My grandma loves going to the market. It's also what a grandaunt who emigrated to Australia said she missed most about Asia, and I understand why. A sure cure for ennui. There's something in the air, in the dirty onions peels trampled to a mush underfoot, in the wild colour running amok--colour in a tropical, rainforest way, in the piles of fresh vegetables, still glistening, the soil on their roots black and vivid and moist.
Purple cauliflower from Australia appears in the market, an insolent stranger flaunting a self-consciously exotic beauty among her plain white cousins. Fingers reach out to touch the bulby mauve cloud and speculate whether it can be cooked in the same way as normal cauliflower. So expensive! But then, what a pretty colour. The aunties waver.
Gorgeous red grouper fish flame against the ice beds of fishmongers, mottled black (oh, Gerald Manley Hopkin's 'rose moles all a-stipple'!) so beautiful I hold my breath with respect and couldn't dream of such sacrilege as eating them.
The musty, savoury smell of dried goods. Plastic baskets heaped unceremoniously with salted fish, with strange alien-looking salted vegetables, and stringy cuttlefish dusted with white. I remember going with my grandma to buy dried goods for Chinese New Year cooking once when I was very young. While she skilfully haggled with the shopkeeper, I squatted down by the baskets of dried cuttlefish and stared in morbid fascination at the little suction cups. The more I looked, the more revolted I felt, and I decided to do the shopkeeper a favour and get rid of all those horrid things. Because who would buy his squid otherwise? Working efficiently, I managed to pluck all the suction cups off one entire tentacle before Grandma finished her purchases and we left. I'm just thankful he didn't notice me or Grandma would certainly not have gotten her deal. Now, I try not to look too closely at squid tentacles, strawberries, or even the sesame seeds on hamburger buns. OCD? We all have our streak of it after all.
There is a new butcher in the market downstairs--an extraordinarily good-looking young man from China, with a nose to die for and a languishing expression of gentle melancholy such that he could play the noble scholar with a tragic ending in a Chinese period drama. Suddenly there are longer cues at this particular butcher stall than at the others. I don't blame the aunties.
I feel alive when I step into the world of the wet market. This is something I never got growing up in a condominium (which was secluded and run-down and almost all hidden by the arms of old rain trees, like the Asian version of Rapunzel's secret tower. We had to walk twenty minutes down the road or take a bus to buy almost anything; borrow eggs from a neighbour, or buy ice lollies from the little grocery mart.) I remember my first time entering the wet market when we moved here, and feeling overwhelmed by the tremendous amount of life teeming in the air--the smells, the sights, the energy everywhere. I've gotten over the smells now and can sniff at 'city wimp' friends who wrinkle their noses or shrink away from the wet fish scales and slippery spikes of prawns--as if I wasn't a city wimp myself. One day I will be thick-skinned enough to take my camera down and capture my own pictures of the terrific energy at work in the wet market.

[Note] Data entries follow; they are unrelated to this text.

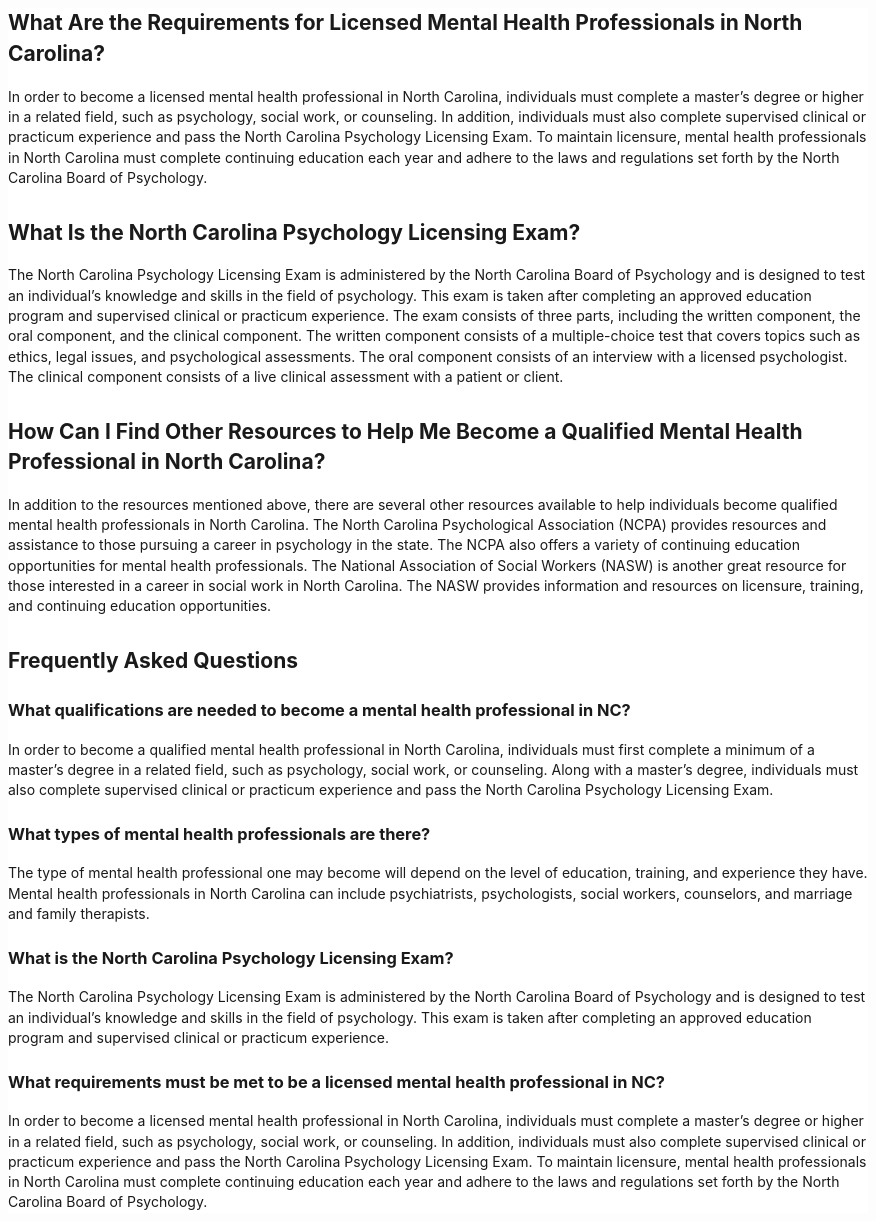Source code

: <h2>What Are the Requirements for Licensed Mental Health Professionals in North Carolina?</h2>

In order to become a licensed mental health professional in North Carolina, individuals must complete a master’s degree or higher in a related field, such as psychology, social work, or counseling. In addition, individuals must also complete supervised clinical or practicum experience and pass the North Carolina Psychology Licensing Exam. To maintain licensure, mental health professionals in North Carolina must complete continuing education each year and adhere to the laws and regulations set forth by the North Carolina Board of Psychology. 

<h2>What Is the North Carolina Psychology Licensing Exam?</h2>

The North Carolina Psychology Licensing Exam is administered by the North Carolina Board of Psychology and is designed to test an individual’s knowledge and skills in the field of psychology. This exam is taken after completing an approved education program and supervised clinical or practicum experience. The exam consists of three parts, including the written component, the oral component, and the clinical component. The written component consists of a multiple-choice test that covers topics such as ethics, legal issues, and psychological assessments. The oral component consists of an interview with a licensed psychologist. The clinical component consists of a live clinical assessment with a patient or client. 

<h2>How Can I Find Other Resources to Help Me Become a Qualified Mental Health Professional in North Carolina?</h2>

In addition to the resources mentioned above, there are several other resources available to help individuals become qualified mental health professionals in North Carolina. The North Carolina Psychological Association (NCPA) provides resources and assistance to those pursuing a career in psychology in the state. The NCPA also offers a variety of continuing education opportunities for mental health professionals. The National Association of Social Workers (NASW) is another great resource for those interested in a career in social work in North Carolina. The NASW provides information and resources on licensure, training, and continuing education opportunities. 

<h2>Frequently Asked Questions</h2>

<h3>What qualifications are needed to become a mental health professional in NC?</h3>
In order to become a qualified mental health professional in North Carolina, individuals must first complete a minimum of a master’s degree in a related field, such as psychology, social work, or counseling. Along with a master’s degree, individuals must also complete supervised clinical or practicum experience and pass the North Carolina Psychology Licensing Exam. 

<h3>What types of mental health professionals are there?</h3>
The type of mental health professional one may become will depend on the level of education, training, and experience they have. Mental health professionals in North Carolina can include psychiatrists, psychologists, social workers, counselors, and marriage and family therapists. 

<h3>What is the North Carolina Psychology Licensing Exam?</h3>
The North Carolina Psychology Licensing Exam is administered by the North Carolina Board of Psychology and is designed to test an individual’s knowledge and skills in the field of psychology. This exam is taken after completing an approved education program and supervised clinical or practicum experience. 

<h3>What requirements must be met to be a licensed mental health professional in NC?</h3>
In order to become a licensed mental health professional in North Carolina, individuals must complete a master’s degree or higher in a related field, such as psychology, social work, or counseling. In addition, individuals must also complete supervised clinical or practicum experience and pass the North Carolina Psychology Licensing Exam. To maintain licensure, mental health professionals in North Carolina must complete continuing education each year and adhere to the laws and regulations set forth by the North Carolina Board of Psychology.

On Mondays, however, the market is closed--the plastic baskets lie idly in corners, the metal blinds stand silently shut like closed eyes. People walk past quickly without bothering to glance twice sideways, and perhaps a cockroach or rat scuttles by in that graveyard of cardboard boxes and empty stands. Something is missing, something has died. Just wait for tomorrow--everything will come to life again once more.